WHAT NEEDS TO BE DONE:
Within the data that follows, how many lines carry the string "Yelp"? Give the number alone.

─── MATERIAL TO PROCESS

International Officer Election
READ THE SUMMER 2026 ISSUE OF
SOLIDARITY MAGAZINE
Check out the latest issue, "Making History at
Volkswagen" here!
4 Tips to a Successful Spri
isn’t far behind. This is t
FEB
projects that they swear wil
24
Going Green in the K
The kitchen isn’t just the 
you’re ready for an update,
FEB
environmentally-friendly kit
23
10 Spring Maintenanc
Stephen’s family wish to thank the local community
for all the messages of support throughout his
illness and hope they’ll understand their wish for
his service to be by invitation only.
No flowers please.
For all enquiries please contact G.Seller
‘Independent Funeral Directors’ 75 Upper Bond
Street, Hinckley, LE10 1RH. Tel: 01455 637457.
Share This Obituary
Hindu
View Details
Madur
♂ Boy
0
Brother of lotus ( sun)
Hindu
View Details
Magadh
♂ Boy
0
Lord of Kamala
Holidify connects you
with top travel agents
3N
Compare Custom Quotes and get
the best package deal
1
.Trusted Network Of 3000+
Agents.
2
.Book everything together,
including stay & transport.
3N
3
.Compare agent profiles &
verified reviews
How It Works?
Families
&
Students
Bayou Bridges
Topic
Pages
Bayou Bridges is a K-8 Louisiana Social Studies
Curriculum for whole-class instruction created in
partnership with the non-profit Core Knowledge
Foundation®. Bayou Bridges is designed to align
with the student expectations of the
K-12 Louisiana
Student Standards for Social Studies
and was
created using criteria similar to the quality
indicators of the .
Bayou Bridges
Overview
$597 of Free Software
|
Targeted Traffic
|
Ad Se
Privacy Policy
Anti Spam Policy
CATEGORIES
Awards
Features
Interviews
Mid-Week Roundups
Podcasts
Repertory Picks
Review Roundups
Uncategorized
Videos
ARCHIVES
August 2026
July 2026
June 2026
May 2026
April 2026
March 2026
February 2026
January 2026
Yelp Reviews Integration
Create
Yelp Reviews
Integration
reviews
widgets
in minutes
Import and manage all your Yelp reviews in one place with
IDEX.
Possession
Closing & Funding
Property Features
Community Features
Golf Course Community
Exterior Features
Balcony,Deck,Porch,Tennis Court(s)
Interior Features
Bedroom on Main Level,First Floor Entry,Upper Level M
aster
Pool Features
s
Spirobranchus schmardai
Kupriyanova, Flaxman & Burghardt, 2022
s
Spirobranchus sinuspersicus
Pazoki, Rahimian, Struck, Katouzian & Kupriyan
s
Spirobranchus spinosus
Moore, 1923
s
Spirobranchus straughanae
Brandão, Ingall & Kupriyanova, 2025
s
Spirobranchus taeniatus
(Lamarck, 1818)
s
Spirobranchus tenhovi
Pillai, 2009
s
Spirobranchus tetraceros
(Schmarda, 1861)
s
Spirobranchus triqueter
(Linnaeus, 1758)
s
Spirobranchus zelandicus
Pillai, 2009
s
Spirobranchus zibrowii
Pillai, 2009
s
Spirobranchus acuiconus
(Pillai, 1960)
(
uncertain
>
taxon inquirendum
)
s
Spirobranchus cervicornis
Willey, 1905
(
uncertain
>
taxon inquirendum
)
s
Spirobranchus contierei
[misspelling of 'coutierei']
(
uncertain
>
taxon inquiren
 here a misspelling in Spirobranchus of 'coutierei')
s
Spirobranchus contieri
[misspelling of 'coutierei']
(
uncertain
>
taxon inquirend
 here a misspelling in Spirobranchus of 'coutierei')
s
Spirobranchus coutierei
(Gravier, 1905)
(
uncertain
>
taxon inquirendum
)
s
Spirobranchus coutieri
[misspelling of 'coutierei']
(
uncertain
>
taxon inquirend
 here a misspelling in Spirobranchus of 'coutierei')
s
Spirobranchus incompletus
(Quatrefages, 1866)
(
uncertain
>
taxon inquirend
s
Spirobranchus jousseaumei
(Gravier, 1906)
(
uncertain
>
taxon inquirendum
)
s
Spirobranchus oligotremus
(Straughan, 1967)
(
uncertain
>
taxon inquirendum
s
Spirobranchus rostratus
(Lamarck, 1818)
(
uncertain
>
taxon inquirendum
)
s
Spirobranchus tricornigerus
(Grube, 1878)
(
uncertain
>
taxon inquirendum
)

──────

EXERCISE SOLUTION:
3